Un matin, en jouant en contrebas de la falaise, le garçonnet découvre une petite fille-poisson rouge vive et curieuse, piégée dans un pot de confiture, qu’il baptise Ponyo et sauve de ce bocal funeste. Fascinée par le monde d’en haut, Ponyo se prend dès lors d’une telle affection pour Sosuke qu’elle prend forme humaine et souhaite demeurer à ses côtés. C’est sans compter son père, un sorcier autrefois humain nommé Fujimoto, aujourd’hui écœuré par l’humanité et la pollution, qui la ramène de force au fond des mers. Bien décidée à rejoindre Sosuke, Ponyo parvient pourtant à prendre la fuite et répand au passage l’élixir magique de Fujimoto, l’Eau de la Vie, dans l’océan. Le niveau de la mer s’élève alors et les sœurs de Ponyo sont transformées en vagues gigantesques, véritable tsunami qui monte jusqu’à la maison de Sosuke et engloutit tout le village…

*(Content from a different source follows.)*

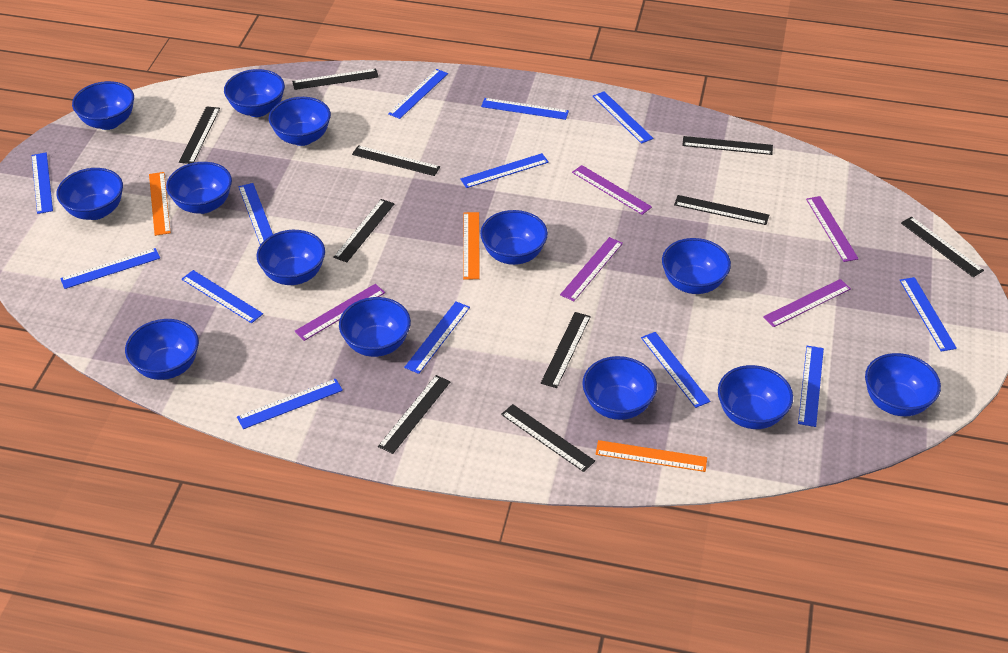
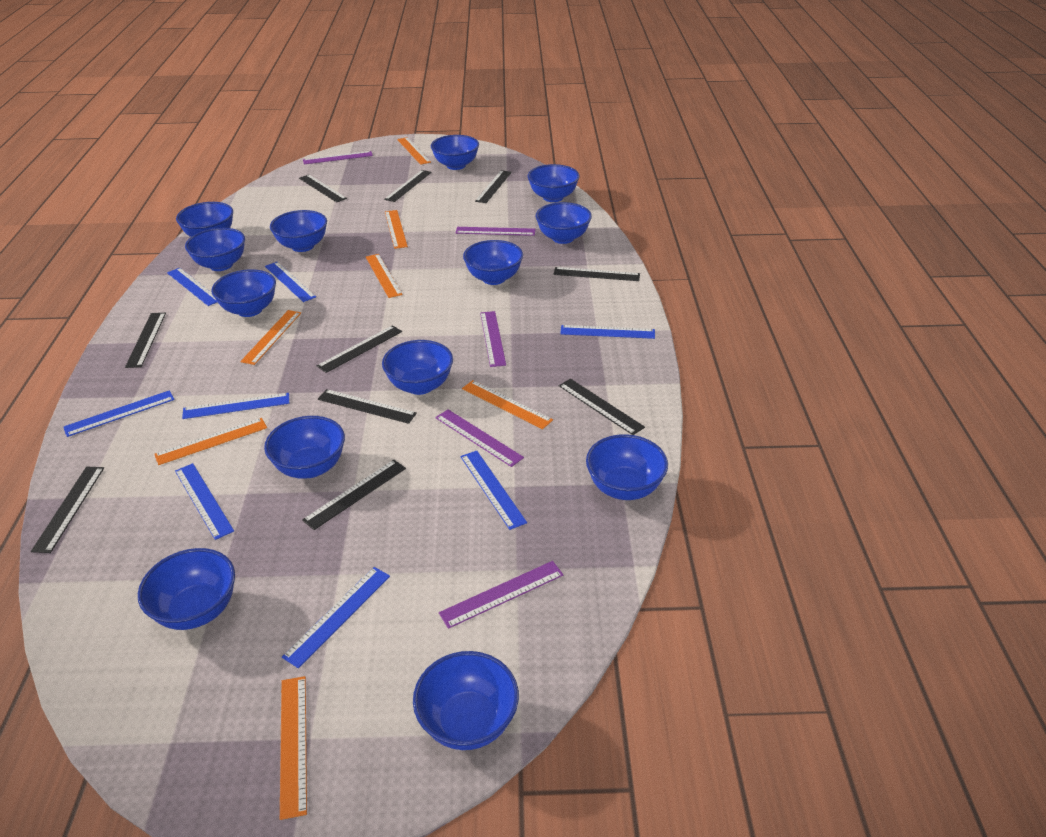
blue ruler: [31,152,53,214] [60,248,160,289] [182,270,263,323] [237,379,343,429] [238,183,273,245] [388,69,448,119] [404,301,470,374] [460,153,549,188] [481,98,569,120] [593,91,653,144] [641,332,710,408] [798,346,824,427] [900,277,957,352] = 13 -> [63,390,174,437] [167,268,217,306] [175,463,234,540] [182,393,289,419] [265,262,316,302] [282,567,390,668] [460,451,527,530] [560,325,655,339] = 8
orange ruler: [149,172,171,236] [463,212,480,279] [595,440,707,472] = 3 -> [154,418,267,465] [240,310,301,365] [280,676,307,820] [366,254,402,298] [385,210,408,249] [397,137,431,165] [462,380,553,429] = 7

Vous l’aurez compris, il ne s’agit évidemment en aucun cas d’une reprise ou une relecture simpliste de l’œuvre d’Andersen -ce serait bien mal connaître Miyazaki, son univers foisonnant et son imagination sans borne. Génie moderne de l’aquarelle et de la peinture, ce dernier utilise ici habilement la trame de ce conte classique pour le transposer dans son propre univers et y explorer à sa guise les thèmes qu’il affectionne. Ainsi la question de l’écologie se retrouve-t-elle au cœur de l’histoire, le film montrant bien le « combat » sous-jacent entre l’Homme et la Nature. L’amour entre Ponyo et Sosuke bouleverse l’équilibre éminemment fragile qui permet aux deux mondes de coexister : dès lors qu’il n’est plus, la Nature reprend ses droits, engendrant tempêtes et inondations, tandis que la faune et la flore marines colonisent chaque parcelle immergée à la vitesse grand V…
Ponyo sur la falaise est également l’occasion pour Miyazaki de mettre en avant, comme à son habitude, la force de l’Amour, ici celui qui lie instantanément les deux enfants, lequel n’a ni frontière ni limite, mais également l’importance des liens familiaux : ceux entre Sosuke et Lisa d’une part, mais aussi entre Ponyo et ses parents, qui devront la laisser quitter le nid pour trouver sa propre voie, donnant à ce récit initiatique d’avantage d’ampleur et de complexité, et peut-être une note plus adulte qu’il n’y paraît de prime abord. On peut y voir aussi en toile de fond l’importance des liens intergénérationnels et la jeunesse éternelle du cœur dans la façon subtile de montrer les rapports entre Sosuke et les pensionnaires de la maison de retraite où travaille Lisa.
C’est vrai, Ponyo sur la falaise s’adresse prioritairement aux enfants : pétri de bons sentiments, le spectateur adulte ou l’amateur fervent de Miyazaki n’y retrouvera ni la complexité d’un Chihiro ou d’un Château ambulant, ni la noirceur d’un Princesse Mononoke. Mais qu’importe, cette histoire d’amitié fusionnelle entre deux enfants venus de mondes différents fait mouche et l’on ne voit pas passer les 1h41 que dure le film. La naïveté, la complicité riante et la force du lien qui unit les deux héros sont extrêmement touchantes, le doublage français est parfaitement réussi, le spectacle de la mer et de ses profondeurs est aussi enchanteur que puissant et les croyances et légendes nipponnes se mêlent merveilleusement à cette histoire très contemporaine. Que dire de la musique, qui nous ravit une fois encore par sa poésie et ses accents lyriques ! Mélange d’amour, d’humour, de tendresse, de fantastique et de poésie pure, Ponyo sur la falaise est une véritable bouffée d’oxygène et un parfait antidote à l’anxiété ambiante, à voir et à revoir en famille en ces temps troublés.